A military victory in Iraq and the opening of a diplomatic track in Syria suggest progress in creating the conditions to defeat ISIL. While much more needs to happen before the Islamic terror force is beaten, there's reason for cautious optimism.

The retaking of Ramadi by Iraqi security forces is a strategic military advance after a series of humiliating defeats at the hands of ISIL. The victory has sparked hope that other ISIL-held cities, like Fallujah, also will fall. But beating ISIL in Mosul, Iraq's second-most-populous city, would be more daunting.

Yet Ramadi proved it can be done, and adds credibility to the idea that the Obama administration's plan of coordinating indigenous ground forces with U.S. air power might ultimately achieve the president's stated goal to "degrade and ultimately defeat" ISIL.

The way to military victory was paved by a political decision to use Sunni tribal fighters as well as Iraqi security forces instead of Shiite militias tied to Iran. Iraqi Prime Minister Haider al-Abadi seems to understand that the heavy hand of his predecessor, Nouri al-Maliki, drove some Sunnis to support or at least accept ISIL. Accordingly, the follow-up in Ramadi will be crucial to convince more moderate Sunnis that their future is with a unified Iraq and their fight is against the nihilistic terrorists.

Defeating ISIL in Syria will be still more difficult, of course, largely because there is not a similar unifying force on the ground.
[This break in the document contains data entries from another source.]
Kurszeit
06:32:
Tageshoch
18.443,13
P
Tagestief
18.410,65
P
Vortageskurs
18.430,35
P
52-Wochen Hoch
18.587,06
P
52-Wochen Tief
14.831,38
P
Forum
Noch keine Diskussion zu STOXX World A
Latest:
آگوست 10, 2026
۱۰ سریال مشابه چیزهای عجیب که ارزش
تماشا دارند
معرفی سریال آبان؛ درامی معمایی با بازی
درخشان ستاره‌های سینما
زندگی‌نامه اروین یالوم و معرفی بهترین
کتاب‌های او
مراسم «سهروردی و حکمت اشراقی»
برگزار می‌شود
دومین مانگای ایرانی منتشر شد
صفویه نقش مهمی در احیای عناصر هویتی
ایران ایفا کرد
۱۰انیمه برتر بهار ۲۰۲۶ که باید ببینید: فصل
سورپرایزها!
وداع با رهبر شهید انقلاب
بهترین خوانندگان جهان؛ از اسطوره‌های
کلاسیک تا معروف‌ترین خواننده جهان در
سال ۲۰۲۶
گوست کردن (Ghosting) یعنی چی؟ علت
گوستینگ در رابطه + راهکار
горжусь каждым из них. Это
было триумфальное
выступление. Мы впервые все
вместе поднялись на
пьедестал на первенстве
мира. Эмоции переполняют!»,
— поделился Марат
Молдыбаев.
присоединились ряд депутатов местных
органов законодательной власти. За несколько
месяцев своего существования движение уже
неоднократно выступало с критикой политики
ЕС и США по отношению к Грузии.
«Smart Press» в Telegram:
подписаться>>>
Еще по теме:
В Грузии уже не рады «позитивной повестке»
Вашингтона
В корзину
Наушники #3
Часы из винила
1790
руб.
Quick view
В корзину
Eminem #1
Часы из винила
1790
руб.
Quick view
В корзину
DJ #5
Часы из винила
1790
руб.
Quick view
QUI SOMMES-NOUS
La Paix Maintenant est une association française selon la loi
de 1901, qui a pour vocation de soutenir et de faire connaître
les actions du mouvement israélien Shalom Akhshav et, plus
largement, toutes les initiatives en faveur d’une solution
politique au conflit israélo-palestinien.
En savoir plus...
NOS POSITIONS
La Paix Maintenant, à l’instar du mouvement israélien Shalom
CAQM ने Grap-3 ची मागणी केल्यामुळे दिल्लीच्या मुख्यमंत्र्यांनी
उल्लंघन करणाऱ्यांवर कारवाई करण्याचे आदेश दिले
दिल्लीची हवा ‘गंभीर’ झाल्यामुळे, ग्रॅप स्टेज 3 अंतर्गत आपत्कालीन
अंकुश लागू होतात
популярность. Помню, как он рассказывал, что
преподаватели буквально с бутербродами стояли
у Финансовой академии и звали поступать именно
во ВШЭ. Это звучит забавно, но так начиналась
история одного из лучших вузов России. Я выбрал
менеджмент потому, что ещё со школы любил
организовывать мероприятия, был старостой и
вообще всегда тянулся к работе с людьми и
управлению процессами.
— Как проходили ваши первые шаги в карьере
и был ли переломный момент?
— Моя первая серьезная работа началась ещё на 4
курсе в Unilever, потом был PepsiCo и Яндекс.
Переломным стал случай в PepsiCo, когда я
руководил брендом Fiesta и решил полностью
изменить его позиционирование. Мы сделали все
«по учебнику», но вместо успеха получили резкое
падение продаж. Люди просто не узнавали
Instead, there is the government of Bashar Assad, who has destroyed most of his country and destabilized the region and much of Europe with a resulting refugee crisis.

So it's good news that on Dec. 19 the U.N. Security Council voted unanimously to support a resolution to bring Syrian government and opposition figures together "to engage in formal negotiations on a political transition process on an urgent basis" that within half a year would establish "credible, inclusive and nonsectarian governance" and establish a timeline for drafting a new constitution and holding new elections.

The rhetoric is a long way from the reality, however. It's not yet determined who will constitute a legitimate opposition. And, most important, Assad has shown no willingness to cede power, and now he has Russian and Iranian military might to protect him. But in order to direct the fight against ISIL, it ultimately will be important for Assad to exit. So U.S. policy should still be to push for a political transition in order to convince Syrian Sunnis to fight back against ISIL.

"There can be no real stable solution to this Syrian crisis until Assad moves on," Ambassador Frederic C. Hof, a senior fellow at the Atlantic Council, told an editorial writer. "Assad's survival strategy, which is centered on mass homicide and nonstop attacks on civilians, is one of the principal factors which have allowed ISIL to take root in Syria … particularly as the Western world stands aside and watches this happen."

There's still much that can go wrong, and Hof warns about a "race against time" before another ISIL-inspired attack like the one in Paris. And even if ISIL is defeated, other groups, including an insurgent Al-Qaida, await. But recent events show that given political will and superior military means, ISIL and other terrorists can be beaten.